The holiday food environment can be especially daunting to patients who have a history of dieting or eating disorders, or who grapple with emotional or stress eating. The holidays can also conjure up memories of the past spent with loved ones that are no longer in our lives leading to sadness. Food and drinks can seem to offer a temporary distraction.
Emotional eating involves using food to make yourself feel better. It usually has nothing to do with hunger or nutrition. Rather, most emotional eaters eat this way in order to suppress or soothe negative feelings and experiences.
Many holiday dishes or treats are high in fat, sugar and calories so overindulging can lead to guilt, remorse, further overeating, and possibly extra pounds, which can lead to unhealthy attempts of dieting.
Guilt caused by overeating can be bad for your health. Feelings of guilt or shame can cause physical symptoms ranging from a simple knot in your stomach to fatigue and depression. It can significantly stress your immune system. Fortunately, there are ways to avoid overeating this holiday season.
Pay close attention to what you eat and how it makes you feel so that you can make better choices. Eat healthfully throughout the day, and have healthy snacks if you get hungry so you won’t walk into a party feeling like you want to eat everything in sight.
Remember you can have the holiday foods you love later. For example, there is no reason why you can’t have turkey and stuffing in August. Don’t overindulge during the holidays because you think you can’t have those items year round.
Try to keep in mind how much you really need to feel satisfied. If you’re not going to pass on the sugar cookies altogether, make a decision to have one and really enjoy it, instead of snacking on them all day long. Look into modifying your own recipes. You can often cut down on the sugar, oil, and salt without significantly altering the taste.
Monitoring what you eat can also help you avoid sugar highs and lows that can impact emotions. A well-balanced diet rich in mood enhancing natural foods like yogurt, green tea, food and dark chocolate can help you better manage the highs and lows of the holiday season.
If you’re tempted to overeat, consider instead asking for the recipe or a take-home container.

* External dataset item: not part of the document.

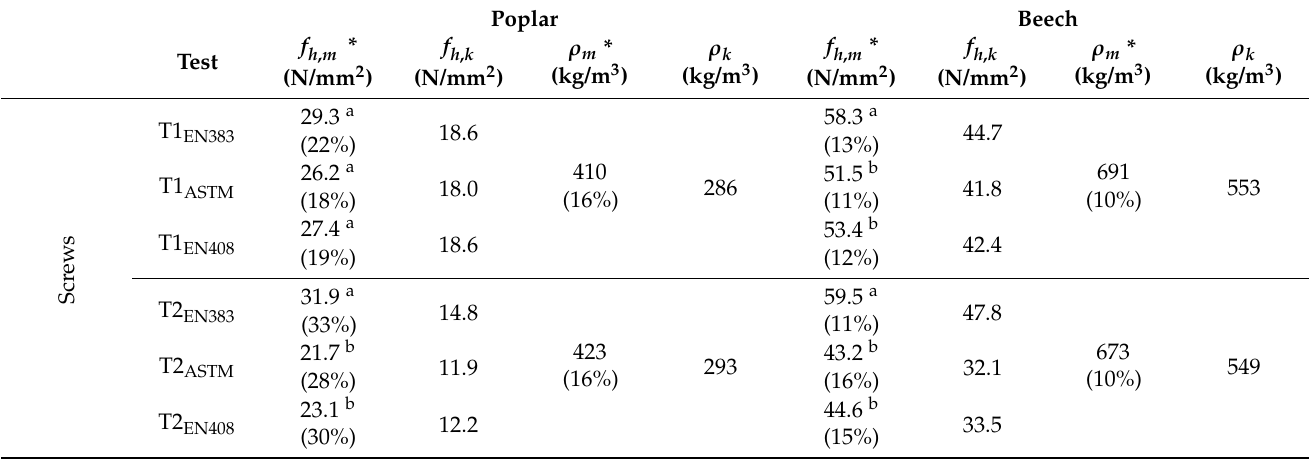
Table 2. Results of experimental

Just knowing you can have it again later can help curb the desire to keep eating past the point of fullness. Plus, asking for a recipe is a great compliment to the chef.
If you’re at a buffet or potluck, look around at your options before grabbing a plate, this way you don’t fill up on a mediocre food and then keep eating when you realize what else is there.
We tend to be more sedentary during the holiday. Sticking to your workout routine or sneaking in an extra walk here and there this time of year will help to slow down weight gain, as well as provide possible mental health benefits.
Taking a mindful approach to eating this holiday season will help you to better enjoy this time of the year. However, if you do overindulge, don’t beat up yourself. Cut yourself some slack and think about making healthier choices in the New Year.